Gümüşhane’de Fetullahçı Terör Örgütü/Paralel Devlet Yapılanması’na (FETÖ/PDY) ilişkin eski Gümüşhane-Bayburt Bölge Barosu Başkanı İsmail Taştan’ın “silahlı terör örgütüne üye olmak” suçlamasıyla yargılandığı davanın ilk duruşması yapıldı.
Gümüşhane Ağır Ceza Mahkemesi’ndeki duruşmaya, soruşturma kapsamında tutuklanan ve örgütle ilgili verdiği bilgiler doğrultusunda etkin pişmanlık hükümlerinden faydalanarak adli kontrol şartıyla serbest bırakılan tutuksuz sanık Taştan ve avukatı Ali Haydar Dereli katıldı.
Duruşmada, Ses ve Görüntü Bilişim Sistemi (SEGBİS) üzerinden savunma yapan Taştan, örgütle ilgili etkin pişmanlık hükümlerince daha önceden verdiği ifadeleri tekrar ettiğini söyledi.
Örgütle 2010 yılında çocuğunun eğitimi dolayısıyla tanıştığını belirten Taştan, “Kendimi bildim bileli Gümüşhane’deki bütün vakıfları ve dernekleri tanıyorum. Bu örgüt, etkili ve yetkili insan gördü mü peşini bırakmıyor. Ben de kurbanları oldum. Baro başkanı olduğum için tüm derneklere gidip geliyordum. FETÖ kuruluşlarına özellikle gitmedim. Örgüt üyesi olarak onlara yardımda bulunmadım. Siyasetle de uğraştığım için ekonomik ve siyasi nedenlerle bu yapıyla birlikte oldum.” dedi.
“Bu insanlarla birlikte olduğum için pişmanım”
Sadece FETÖ’ye değil, toplumdaki bütün cemaatlere yardım eden birisi olduğunu kaydeden Taştan, “Yapıya mensup kişiler Fetullah Gülen’i ‘Mehdi’ olarak görüyorlardı. Ben bunları kabul etmiyordum ama ses de çıkarmıyordum. Bu insanlarla birlikte olduğum için pişmanım.” ifadesini kullandı.
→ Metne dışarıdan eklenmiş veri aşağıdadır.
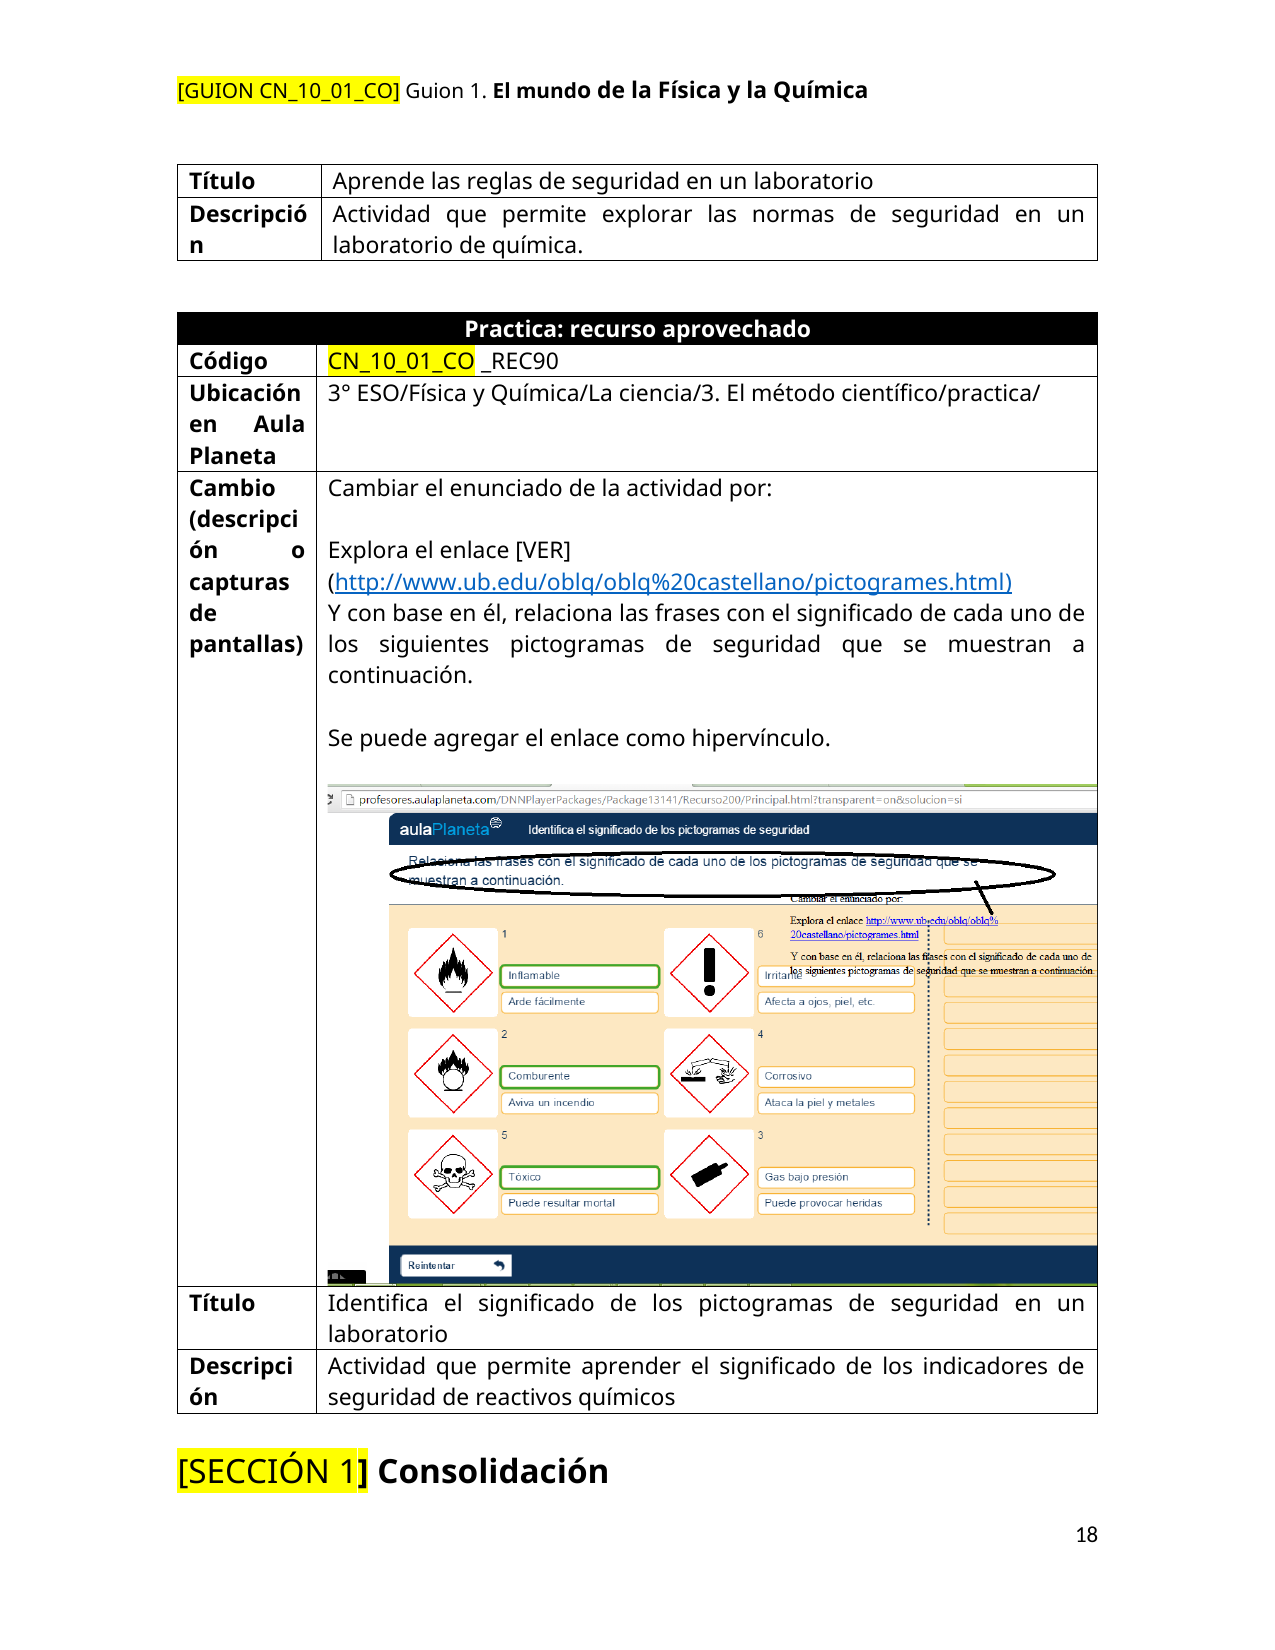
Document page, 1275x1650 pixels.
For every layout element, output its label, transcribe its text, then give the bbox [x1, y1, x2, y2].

table_cell Cambio (descripción o capturas de pantallas) [178, 472, 316, 1286]
table_cell Descripción [178, 1350, 316, 1413]
table_cell Aprende las reglas de seguridad en un laboratorio [322, 165, 1097, 197]
table_cell Descripción [178, 198, 321, 260]
table_cell Cambiar el enunciado de la actividad por: Explora el enlace [VER] (http://www.ub.edu/oblq/oblq%20castellano/pictogrames.html) Y con base en él, relaciona las frases con el significado de cada uno de los siguientes pictogramas de seguridad que se muestran a continuación. Se puede agregar el enlace como hipervínculo. [317, 472, 1097, 1286]
table_cell 3° ESO/Física y Química/La ciencia/3. El método científico/practica/ [317, 377, 1097, 471]
table_cell Actividad que permite explorar las normas de seguridad en un laboratorio de química. [322, 198, 1097, 260]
Taştan, örgütün himmet toplayabilmek için galeyana getiren bir sistemi olduğuna dikkati çekerek, şöyle devam etti:
“Ben himmet toplantılarına katılmadım, himmet de vermedim. Onlara kurban verdim, burs verdim ve gazeteye abone oldum. İnsanlardan himmet isterken ‘Avukatlar, savcılar, doktorlar veriyor.’ diyorlar. 5 bin lira himmet verilmişse 100 bin lira gibi gösterip ‘İnsanlar konuya daha duyarlı olsun.’ diye abartıyorlardı. Uzaktan ve yakından bir ‘merhaba’ diyenleri dahi toplumu etkilemek için kendilerinden gösteriyorlardı.”
Taştan, 17-25 Aralık sürecinin ardından yapıya mesafeli durduğunu ve eleştiriler yönettiğini savunarak, baro başkanı sıfatıyla 15 Temmuz darbe girişimi sırasında ilk tepki gösteren baro başkanının kendisi olduğunu iddia etti.
Darbe girişiminin ilk saatlerinden itibaren birçok kişiyle görüşerek darbeye karşı tavır aldığını öne süren Taştan, Afyon Baro Başkanı ile de görüşerek darbe karşıtı bildiri hazırladıklarını söyledi.
Taştan’ın savunmasının ardından mahkeme heyeti tanıkları dinledi.
Tanıklardan sonra söz alan sanık avukatı Dereli, müvekkilinin örgüte ilişkin bildiklerini samimiyetle anlattığını ve örgütün çökertilmesinde büyük katkıları olduğunu savunarak, müvekkilinin etkin pişmanlık hükümlerinden etkin şekilde faydalandırılarak adli kontrol şartının kaldırılmasını istedi.
Mahkeme heyeti, kısa aranın ardından dinlenmeyen tanıkların dinlemesine, Taştan’ın duruşmalardan vareste tutulmasına, imzaya ilişkin adli kontrol şartının kaldırılmasına ve yurt dışı yasağına ilişkin adli kontrol tedbirinin devamına hükmederek duruşmayı erteledi.